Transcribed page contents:
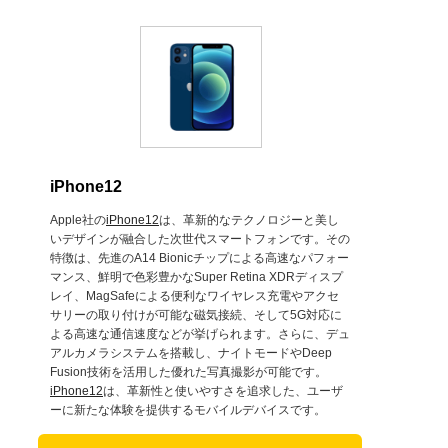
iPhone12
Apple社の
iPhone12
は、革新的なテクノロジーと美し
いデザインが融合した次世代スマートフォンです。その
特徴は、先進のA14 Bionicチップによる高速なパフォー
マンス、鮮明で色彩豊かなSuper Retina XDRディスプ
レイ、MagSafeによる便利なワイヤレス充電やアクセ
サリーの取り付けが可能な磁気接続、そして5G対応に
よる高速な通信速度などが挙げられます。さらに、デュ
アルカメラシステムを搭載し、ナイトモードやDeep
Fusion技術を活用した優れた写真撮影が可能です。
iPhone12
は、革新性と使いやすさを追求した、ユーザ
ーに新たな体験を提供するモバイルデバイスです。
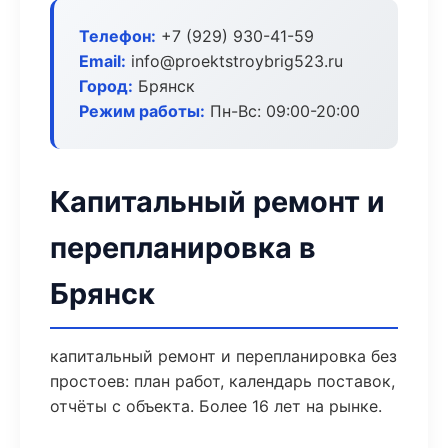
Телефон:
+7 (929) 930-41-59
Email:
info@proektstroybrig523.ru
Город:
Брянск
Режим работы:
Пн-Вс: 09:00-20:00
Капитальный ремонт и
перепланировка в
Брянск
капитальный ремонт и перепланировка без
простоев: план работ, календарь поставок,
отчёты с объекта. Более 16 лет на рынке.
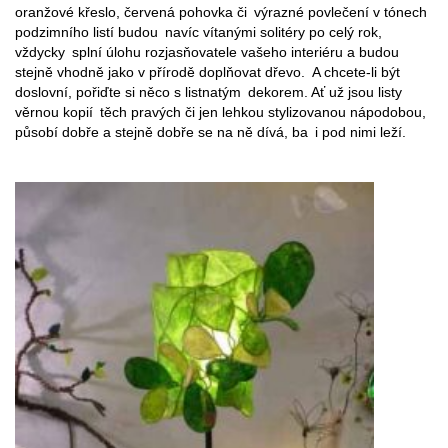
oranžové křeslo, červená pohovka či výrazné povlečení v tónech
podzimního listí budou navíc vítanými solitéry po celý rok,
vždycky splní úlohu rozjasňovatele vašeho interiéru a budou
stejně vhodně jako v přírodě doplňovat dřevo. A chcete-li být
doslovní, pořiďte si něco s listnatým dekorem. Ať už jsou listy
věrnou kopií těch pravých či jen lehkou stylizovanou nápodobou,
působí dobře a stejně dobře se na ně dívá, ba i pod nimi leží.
---
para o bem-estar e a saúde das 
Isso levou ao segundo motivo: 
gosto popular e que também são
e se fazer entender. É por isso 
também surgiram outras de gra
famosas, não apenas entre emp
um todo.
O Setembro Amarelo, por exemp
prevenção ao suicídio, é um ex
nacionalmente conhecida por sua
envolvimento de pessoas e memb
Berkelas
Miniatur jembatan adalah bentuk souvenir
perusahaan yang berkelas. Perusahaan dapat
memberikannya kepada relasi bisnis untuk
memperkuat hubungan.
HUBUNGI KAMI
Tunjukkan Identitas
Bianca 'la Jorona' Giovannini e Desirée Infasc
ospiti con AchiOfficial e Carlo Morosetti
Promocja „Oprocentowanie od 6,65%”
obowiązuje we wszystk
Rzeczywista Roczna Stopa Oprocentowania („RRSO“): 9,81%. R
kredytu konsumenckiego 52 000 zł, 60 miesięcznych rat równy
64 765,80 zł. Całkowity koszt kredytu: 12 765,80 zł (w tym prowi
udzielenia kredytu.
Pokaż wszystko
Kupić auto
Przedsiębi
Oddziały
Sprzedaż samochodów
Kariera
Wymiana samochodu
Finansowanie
* * *
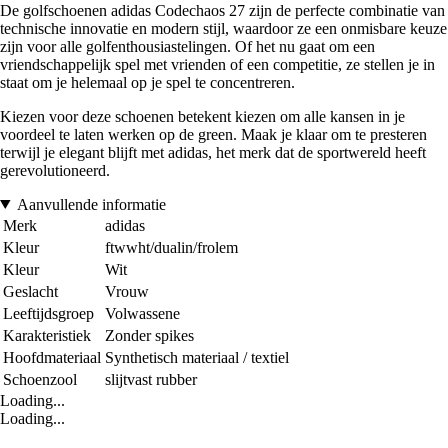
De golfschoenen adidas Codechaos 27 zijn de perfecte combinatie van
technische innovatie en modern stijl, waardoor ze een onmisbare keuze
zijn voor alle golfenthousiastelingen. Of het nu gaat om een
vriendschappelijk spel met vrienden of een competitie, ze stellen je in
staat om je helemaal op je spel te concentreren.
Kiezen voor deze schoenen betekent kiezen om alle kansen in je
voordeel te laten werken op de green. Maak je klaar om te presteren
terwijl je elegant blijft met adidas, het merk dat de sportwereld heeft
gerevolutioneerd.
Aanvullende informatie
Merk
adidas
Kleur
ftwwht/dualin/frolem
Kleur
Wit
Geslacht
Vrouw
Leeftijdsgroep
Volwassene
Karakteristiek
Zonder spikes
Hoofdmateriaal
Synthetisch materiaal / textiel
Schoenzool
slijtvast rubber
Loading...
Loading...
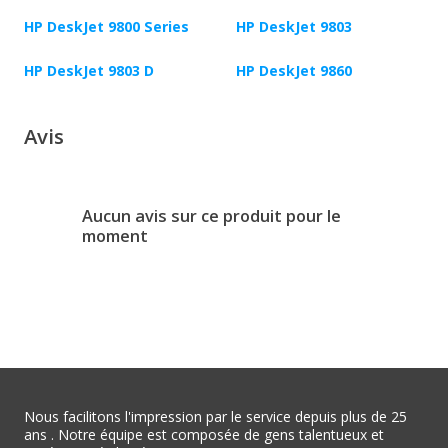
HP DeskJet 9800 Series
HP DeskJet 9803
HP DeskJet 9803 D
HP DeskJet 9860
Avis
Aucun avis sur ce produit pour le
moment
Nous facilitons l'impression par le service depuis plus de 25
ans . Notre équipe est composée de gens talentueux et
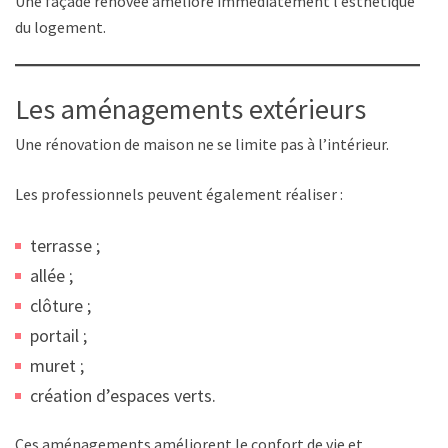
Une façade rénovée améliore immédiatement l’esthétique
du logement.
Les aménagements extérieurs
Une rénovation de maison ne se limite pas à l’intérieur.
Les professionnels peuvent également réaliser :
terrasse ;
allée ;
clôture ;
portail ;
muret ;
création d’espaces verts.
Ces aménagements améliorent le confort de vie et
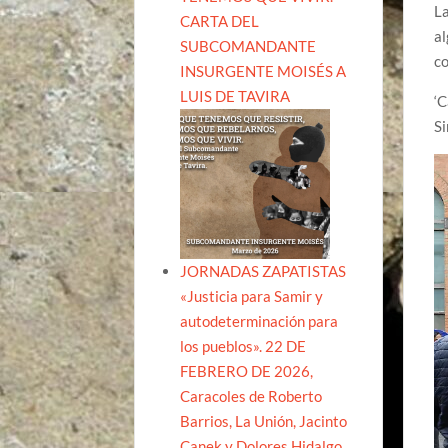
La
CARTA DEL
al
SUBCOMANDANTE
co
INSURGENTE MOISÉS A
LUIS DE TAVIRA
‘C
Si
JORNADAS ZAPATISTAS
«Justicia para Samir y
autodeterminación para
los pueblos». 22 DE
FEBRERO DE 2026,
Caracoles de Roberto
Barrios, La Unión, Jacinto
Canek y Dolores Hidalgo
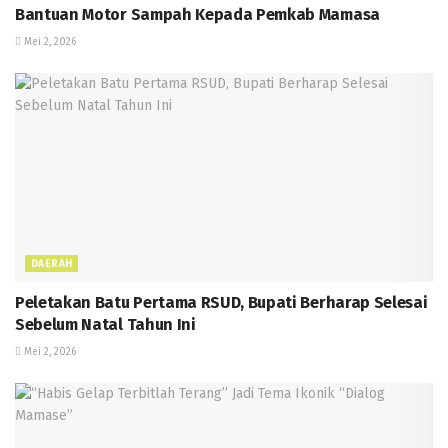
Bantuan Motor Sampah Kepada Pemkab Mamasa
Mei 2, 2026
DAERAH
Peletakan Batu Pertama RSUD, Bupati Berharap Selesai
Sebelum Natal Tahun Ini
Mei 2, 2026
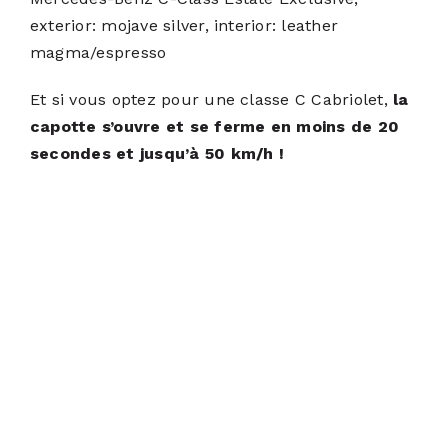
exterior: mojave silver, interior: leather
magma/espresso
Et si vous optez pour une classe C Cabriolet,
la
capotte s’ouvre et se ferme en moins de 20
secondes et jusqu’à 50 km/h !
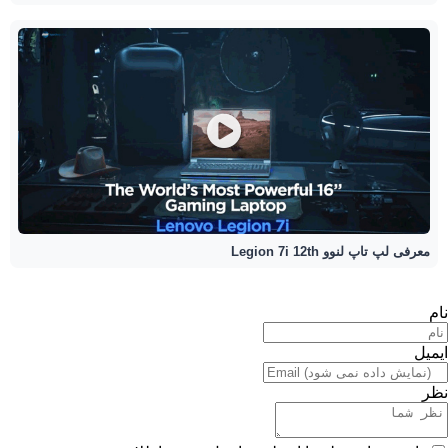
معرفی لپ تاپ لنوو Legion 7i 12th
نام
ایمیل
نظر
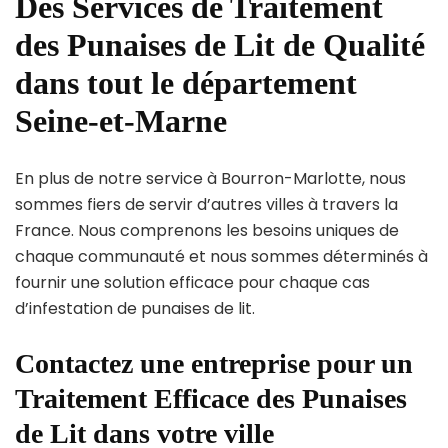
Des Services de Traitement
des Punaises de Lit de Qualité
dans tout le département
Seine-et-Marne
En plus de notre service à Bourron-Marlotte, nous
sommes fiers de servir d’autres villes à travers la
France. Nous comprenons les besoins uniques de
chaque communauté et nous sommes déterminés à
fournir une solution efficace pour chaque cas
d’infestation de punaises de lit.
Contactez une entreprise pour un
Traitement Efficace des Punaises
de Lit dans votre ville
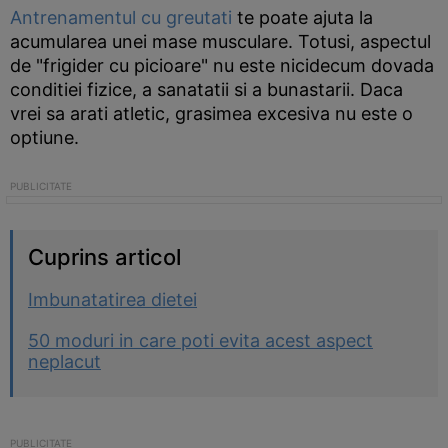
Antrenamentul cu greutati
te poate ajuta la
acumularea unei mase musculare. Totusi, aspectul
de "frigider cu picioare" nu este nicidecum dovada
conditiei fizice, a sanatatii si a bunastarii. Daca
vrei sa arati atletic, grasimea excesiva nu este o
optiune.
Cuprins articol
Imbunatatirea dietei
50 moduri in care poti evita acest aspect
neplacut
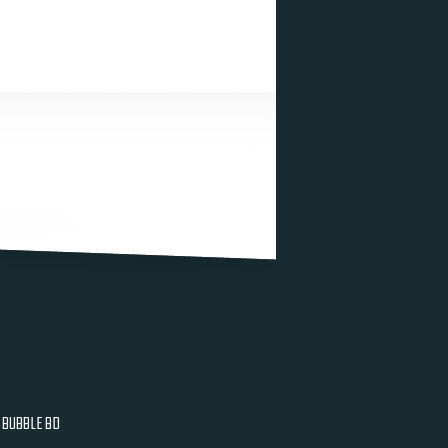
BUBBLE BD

- **DIRECTIONS FOR THIS TASK**
In the records, which lines mention the word "aménagements"? Copy those lines.

- **EXERCISE OUTPUT**
Les aménagements extérieurs
Ces aménagements améliorent le confort de vie et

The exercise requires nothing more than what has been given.